PROBLEM TO WORK ON - Write out, word for word, every line in the data below from the one containing "by multiple users over the years. It's cle" to the one containing "specific regions. You", both of them included.
- - - - - - -
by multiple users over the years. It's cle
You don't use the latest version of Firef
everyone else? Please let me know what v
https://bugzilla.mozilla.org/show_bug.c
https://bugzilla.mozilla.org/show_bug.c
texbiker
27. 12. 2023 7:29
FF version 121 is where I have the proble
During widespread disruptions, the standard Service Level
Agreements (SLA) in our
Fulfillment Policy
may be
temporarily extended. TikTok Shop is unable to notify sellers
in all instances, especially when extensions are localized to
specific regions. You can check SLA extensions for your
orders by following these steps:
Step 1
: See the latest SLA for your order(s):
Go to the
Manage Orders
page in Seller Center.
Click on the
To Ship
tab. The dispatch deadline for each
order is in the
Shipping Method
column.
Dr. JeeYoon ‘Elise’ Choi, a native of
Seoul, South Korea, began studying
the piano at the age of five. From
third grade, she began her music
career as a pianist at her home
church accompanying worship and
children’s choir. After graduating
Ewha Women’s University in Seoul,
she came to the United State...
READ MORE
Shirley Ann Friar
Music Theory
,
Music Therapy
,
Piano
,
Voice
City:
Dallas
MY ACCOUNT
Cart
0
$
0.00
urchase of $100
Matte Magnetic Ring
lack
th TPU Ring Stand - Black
- - - - - - -
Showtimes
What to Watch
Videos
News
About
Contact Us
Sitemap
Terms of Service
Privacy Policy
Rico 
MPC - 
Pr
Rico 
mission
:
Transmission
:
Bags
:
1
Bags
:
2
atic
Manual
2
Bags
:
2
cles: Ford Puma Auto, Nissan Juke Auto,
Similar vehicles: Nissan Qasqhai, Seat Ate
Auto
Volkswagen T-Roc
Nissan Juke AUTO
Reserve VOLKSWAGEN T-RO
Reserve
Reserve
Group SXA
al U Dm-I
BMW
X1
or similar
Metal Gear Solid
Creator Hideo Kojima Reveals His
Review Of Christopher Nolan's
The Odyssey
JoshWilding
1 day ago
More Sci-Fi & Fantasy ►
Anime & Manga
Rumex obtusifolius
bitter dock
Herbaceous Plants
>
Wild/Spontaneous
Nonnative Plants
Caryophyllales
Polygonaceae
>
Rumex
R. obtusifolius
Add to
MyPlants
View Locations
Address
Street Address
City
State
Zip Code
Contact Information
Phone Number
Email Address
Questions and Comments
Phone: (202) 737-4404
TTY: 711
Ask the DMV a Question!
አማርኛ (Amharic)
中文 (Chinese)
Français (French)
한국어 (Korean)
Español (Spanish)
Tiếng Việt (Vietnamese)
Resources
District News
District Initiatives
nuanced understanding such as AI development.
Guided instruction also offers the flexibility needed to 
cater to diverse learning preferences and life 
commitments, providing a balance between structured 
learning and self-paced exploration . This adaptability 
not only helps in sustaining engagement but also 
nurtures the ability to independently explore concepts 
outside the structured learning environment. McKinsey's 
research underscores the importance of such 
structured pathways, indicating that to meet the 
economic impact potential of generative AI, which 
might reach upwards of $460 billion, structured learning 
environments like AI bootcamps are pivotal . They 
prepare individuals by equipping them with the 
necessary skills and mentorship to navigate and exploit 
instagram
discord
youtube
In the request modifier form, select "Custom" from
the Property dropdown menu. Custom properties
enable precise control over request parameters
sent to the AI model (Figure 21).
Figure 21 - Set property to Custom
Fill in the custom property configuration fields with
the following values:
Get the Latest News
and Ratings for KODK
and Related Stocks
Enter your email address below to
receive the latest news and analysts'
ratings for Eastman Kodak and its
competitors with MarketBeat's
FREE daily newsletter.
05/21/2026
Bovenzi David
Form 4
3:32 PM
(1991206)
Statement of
- - - - - - -
REPLY -
by multiple users over the years. It's cle
You don't use the latest version of Firef
everyone else? Please let me know what v
https://bugzilla.mozilla.org/show_bug.c
https://bugzilla.mozilla.org/show_bug.c
texbiker
27. 12. 2023 7:29
FF version 121 is where I have the proble
During widespread disruptions, the standard Service Level
Agreements (SLA) in our
Fulfillment Policy
may be
temporarily extended. TikTok Shop is unable to notify sellers
in all instances, especially when extensions are localized to
specific regions. You can check SLA extensions for your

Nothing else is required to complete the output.